**Exercise instructions**
The entries below contain a line with "M190 1156 267" and a line with "M986 1139 1036 1146". Quote exactly those two lines and all lines between them.

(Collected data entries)
--------------------
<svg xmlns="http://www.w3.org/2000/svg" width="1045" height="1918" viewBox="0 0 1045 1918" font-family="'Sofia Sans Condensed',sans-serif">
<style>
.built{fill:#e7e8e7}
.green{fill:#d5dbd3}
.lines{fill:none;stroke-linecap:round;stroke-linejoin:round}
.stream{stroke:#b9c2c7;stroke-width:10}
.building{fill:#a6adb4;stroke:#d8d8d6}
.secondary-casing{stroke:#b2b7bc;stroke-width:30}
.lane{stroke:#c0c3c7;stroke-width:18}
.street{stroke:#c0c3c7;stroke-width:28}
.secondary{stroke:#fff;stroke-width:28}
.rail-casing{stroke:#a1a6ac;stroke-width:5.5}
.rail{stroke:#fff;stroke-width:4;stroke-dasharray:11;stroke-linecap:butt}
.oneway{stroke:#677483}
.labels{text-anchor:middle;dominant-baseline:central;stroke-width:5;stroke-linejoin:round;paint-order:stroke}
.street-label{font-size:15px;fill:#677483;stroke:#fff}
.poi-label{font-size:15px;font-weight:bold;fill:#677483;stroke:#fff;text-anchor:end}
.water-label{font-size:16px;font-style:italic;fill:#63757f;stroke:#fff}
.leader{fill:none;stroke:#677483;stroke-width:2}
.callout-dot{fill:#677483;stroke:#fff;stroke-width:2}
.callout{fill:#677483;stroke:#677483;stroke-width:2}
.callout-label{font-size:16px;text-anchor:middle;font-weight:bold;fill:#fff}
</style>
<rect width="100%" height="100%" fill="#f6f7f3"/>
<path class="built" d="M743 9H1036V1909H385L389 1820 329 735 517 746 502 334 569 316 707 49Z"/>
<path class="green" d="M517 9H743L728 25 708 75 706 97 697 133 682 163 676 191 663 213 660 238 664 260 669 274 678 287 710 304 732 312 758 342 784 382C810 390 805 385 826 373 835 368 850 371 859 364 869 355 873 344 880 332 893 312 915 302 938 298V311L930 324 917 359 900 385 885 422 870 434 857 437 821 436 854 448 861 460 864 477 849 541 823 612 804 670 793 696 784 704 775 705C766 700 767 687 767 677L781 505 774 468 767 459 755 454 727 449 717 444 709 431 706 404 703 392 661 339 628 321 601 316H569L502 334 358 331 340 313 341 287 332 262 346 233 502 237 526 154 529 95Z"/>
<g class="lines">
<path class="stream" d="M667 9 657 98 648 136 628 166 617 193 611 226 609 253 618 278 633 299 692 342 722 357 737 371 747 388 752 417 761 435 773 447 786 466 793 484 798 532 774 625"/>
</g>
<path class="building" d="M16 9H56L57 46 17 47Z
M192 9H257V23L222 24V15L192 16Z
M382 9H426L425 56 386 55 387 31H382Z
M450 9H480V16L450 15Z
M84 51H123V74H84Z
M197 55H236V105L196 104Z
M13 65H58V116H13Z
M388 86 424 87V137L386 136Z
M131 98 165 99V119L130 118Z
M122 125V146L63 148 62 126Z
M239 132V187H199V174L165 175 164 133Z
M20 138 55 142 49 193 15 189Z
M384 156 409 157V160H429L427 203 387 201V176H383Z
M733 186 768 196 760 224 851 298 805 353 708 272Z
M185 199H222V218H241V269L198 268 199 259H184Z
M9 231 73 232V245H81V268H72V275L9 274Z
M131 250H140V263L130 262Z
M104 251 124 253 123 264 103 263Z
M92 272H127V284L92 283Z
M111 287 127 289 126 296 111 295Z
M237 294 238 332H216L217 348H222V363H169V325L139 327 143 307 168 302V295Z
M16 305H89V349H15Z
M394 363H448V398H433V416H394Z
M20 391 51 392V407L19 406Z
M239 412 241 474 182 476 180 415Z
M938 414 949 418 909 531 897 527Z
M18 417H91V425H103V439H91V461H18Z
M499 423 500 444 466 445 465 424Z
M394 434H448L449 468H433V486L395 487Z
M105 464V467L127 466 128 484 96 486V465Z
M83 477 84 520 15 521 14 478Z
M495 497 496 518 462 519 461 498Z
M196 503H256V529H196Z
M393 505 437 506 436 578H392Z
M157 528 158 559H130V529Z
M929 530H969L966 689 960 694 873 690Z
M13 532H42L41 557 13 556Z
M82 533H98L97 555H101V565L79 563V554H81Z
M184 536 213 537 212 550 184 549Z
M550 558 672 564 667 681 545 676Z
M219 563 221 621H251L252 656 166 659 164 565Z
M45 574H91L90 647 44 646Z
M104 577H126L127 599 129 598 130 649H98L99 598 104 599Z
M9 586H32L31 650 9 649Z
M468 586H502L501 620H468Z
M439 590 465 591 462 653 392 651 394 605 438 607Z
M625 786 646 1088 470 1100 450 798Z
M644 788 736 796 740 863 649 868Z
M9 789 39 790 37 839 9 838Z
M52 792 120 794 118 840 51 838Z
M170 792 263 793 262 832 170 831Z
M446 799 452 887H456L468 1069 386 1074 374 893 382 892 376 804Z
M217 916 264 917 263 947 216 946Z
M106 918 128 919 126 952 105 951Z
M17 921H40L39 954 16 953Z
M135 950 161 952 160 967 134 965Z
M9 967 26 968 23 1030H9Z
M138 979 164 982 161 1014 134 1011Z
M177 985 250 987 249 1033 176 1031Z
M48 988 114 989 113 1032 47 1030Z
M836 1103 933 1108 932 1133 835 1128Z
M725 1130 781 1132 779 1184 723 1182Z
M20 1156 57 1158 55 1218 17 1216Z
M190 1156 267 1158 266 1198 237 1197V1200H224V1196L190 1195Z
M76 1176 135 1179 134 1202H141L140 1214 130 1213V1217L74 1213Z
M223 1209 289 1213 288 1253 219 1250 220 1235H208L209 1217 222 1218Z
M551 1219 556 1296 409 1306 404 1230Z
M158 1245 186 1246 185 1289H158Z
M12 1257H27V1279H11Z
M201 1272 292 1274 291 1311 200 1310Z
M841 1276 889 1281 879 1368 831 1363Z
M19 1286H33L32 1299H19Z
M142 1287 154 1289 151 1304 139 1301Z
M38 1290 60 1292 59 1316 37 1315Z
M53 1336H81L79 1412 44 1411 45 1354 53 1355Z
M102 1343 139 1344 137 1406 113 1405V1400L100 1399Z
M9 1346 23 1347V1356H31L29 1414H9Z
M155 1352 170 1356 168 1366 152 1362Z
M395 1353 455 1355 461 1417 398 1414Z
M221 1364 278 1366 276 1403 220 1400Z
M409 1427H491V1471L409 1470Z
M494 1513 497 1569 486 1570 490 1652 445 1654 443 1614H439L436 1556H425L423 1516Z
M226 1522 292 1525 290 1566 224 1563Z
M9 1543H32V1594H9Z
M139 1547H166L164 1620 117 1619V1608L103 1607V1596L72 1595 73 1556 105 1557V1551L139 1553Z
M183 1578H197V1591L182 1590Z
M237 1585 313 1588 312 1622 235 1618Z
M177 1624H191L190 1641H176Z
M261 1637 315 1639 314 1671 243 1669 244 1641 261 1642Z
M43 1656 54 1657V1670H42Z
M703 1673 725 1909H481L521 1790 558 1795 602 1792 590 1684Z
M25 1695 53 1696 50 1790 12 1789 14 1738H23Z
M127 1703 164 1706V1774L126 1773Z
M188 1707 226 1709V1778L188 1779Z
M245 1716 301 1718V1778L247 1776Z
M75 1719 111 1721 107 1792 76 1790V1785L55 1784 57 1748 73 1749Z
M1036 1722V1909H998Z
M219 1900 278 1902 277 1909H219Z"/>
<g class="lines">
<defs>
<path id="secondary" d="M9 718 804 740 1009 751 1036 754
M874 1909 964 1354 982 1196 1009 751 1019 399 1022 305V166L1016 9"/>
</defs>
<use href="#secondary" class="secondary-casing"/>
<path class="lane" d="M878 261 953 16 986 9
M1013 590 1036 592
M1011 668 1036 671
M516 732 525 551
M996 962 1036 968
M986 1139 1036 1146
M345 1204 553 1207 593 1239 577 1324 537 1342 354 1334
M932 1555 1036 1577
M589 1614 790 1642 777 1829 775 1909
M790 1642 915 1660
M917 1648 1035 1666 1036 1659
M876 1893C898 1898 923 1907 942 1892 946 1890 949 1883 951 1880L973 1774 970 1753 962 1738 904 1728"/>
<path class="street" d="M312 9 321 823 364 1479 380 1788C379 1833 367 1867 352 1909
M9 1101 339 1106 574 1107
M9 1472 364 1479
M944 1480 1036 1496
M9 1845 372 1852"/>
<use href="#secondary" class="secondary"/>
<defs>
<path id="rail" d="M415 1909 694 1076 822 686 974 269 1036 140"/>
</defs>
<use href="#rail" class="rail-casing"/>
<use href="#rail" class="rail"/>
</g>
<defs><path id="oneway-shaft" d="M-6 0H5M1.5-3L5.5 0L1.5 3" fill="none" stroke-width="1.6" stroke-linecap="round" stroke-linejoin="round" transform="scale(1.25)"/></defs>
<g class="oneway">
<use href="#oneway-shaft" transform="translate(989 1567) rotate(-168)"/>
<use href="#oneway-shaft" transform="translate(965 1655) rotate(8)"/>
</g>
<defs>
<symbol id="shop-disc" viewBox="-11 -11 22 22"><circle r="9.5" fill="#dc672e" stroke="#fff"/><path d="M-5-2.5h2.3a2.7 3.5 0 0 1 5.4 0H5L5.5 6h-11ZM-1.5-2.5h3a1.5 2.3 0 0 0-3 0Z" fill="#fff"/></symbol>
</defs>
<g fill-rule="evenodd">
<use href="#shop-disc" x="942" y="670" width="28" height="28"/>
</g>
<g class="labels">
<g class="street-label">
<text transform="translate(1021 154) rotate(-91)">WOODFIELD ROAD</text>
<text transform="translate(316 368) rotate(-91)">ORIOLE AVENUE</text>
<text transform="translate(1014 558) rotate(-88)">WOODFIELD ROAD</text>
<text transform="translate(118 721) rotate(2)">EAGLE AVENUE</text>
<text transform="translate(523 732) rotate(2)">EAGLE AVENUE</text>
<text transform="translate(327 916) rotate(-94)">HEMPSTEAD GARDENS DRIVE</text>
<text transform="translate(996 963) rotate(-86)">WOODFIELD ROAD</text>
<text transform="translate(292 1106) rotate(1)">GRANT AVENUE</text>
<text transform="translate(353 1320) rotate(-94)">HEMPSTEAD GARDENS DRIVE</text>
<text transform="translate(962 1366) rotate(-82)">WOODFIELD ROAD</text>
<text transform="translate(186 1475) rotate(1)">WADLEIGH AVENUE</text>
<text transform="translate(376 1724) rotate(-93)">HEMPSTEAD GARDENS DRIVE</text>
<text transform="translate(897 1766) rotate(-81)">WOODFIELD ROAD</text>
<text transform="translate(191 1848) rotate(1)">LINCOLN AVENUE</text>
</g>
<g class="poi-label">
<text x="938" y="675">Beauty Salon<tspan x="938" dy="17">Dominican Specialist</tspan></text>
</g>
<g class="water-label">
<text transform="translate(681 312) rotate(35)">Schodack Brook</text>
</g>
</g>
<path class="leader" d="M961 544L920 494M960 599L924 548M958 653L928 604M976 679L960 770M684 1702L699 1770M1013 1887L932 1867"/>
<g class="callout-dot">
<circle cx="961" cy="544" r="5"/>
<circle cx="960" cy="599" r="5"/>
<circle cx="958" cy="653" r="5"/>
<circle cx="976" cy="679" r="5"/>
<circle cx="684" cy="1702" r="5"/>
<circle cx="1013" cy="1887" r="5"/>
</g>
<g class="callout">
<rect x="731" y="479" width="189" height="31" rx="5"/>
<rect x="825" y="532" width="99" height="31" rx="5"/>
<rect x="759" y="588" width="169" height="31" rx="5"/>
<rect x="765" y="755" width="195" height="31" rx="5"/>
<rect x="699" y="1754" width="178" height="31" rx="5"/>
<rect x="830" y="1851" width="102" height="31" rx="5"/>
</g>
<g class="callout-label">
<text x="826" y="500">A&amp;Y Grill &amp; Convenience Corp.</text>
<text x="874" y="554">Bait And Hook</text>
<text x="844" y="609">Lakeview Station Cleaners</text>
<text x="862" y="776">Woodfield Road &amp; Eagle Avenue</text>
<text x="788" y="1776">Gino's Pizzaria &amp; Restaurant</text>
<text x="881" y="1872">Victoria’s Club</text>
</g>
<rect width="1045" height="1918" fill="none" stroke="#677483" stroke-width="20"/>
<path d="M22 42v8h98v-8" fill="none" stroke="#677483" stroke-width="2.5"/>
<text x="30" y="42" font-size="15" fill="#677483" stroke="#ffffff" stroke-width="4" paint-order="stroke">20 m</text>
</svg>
--------------------
**Result for this exercise**
M190 1156 267 1158 266 1198 237 1197V1200H224V1196L190 1195Z
M76 1176 135 1179 134 1202H141L140 1214 130 1213V1217L74 1213Z
M223 1209 289 1213 288 1253 219 1250 220 1235H208L209 1217 222 1218Z
M551 1219 556 1296 409 1306 404 1230Z
M158 1245 186 1246 185 1289H158Z
M12 1257H27V1279H11Z
M201 1272 292 1274 291 1311 200 1310Z
M841 1276 889 1281 879 1368 831 1363Z
M19 1286H33L32 1299H19Z
M142 1287 154 1289 151 1304 139 1301Z
M38 1290 60 1292 59 1316 37 1315Z
M53 1336H81L79 1412 44 1411 45 1354 53 1355Z
M102 1343 139 1344 137 1406 113 1405V1400L100 1399Z
M9 1346 23 1347V1356H31L29 1414H9Z
M155 1352 170 1356 168 1366 152 1362Z
M395 1353 455 1355 461 1417 398 1414Z
M221 1364 278 1366 276 1403 220 1400Z
M409 1427H491V1471L409 1470Z
M494 1513 497 1569 486 1570 490 1652 445 1654 443 1614H439L436 1556H425L423 1516Z
M226 1522 292 1525 290 1566 224 1563Z
M9 1543H32V1594H9Z
M139 1547H166L164 1620 117 1619V1608L103 1607V1596L72 1595 73 1556 105 1557V1551L139 1553Z
M183 1578H197V1591L182 1590Z
M237 1585 313 1588 312 1622 235 1618Z
M177 1624H191L190 1641H176Z
M261 1637 315 1639 314 1671 243 1669 244 1641 261 1642Z
M43 1656 54 1657V1670H42Z
M703 1673 725 1909H481L521 1790 558 1795 602 1792 590 1684Z
M25 1695 53 1696 50 1790 12 1789 14 1738H23Z
M127 1703 164 1706V1774L126 1773Z
M188 1707 226 1709V1778L188 1779Z
M245 1716 301 1718V1778L247 1776Z
M75 1719 111 1721 107 1792 76 1790V1785L55 1784 57 1748 73 1749Z
M1036 1722V1909H998Z
M219 1900 278 1902 277 1909H219Z"/>
<g class="lines">
<defs>
<path id="secondary" d="M9 718 804 740 1009 751 1036 754
M874 1909 964 1354 982 1196 1009 751 1019 399 1022 305V166L1016 9"/>
</defs>
<use href="#secondary" class="secondary-casing"/>
<path class="lane" d="M878 261 953 16 986 9
M1013 590 1036 592
M1011 668 1036 671
M516 732 525 551
M996 962 1036 968
M986 1139 1036 1146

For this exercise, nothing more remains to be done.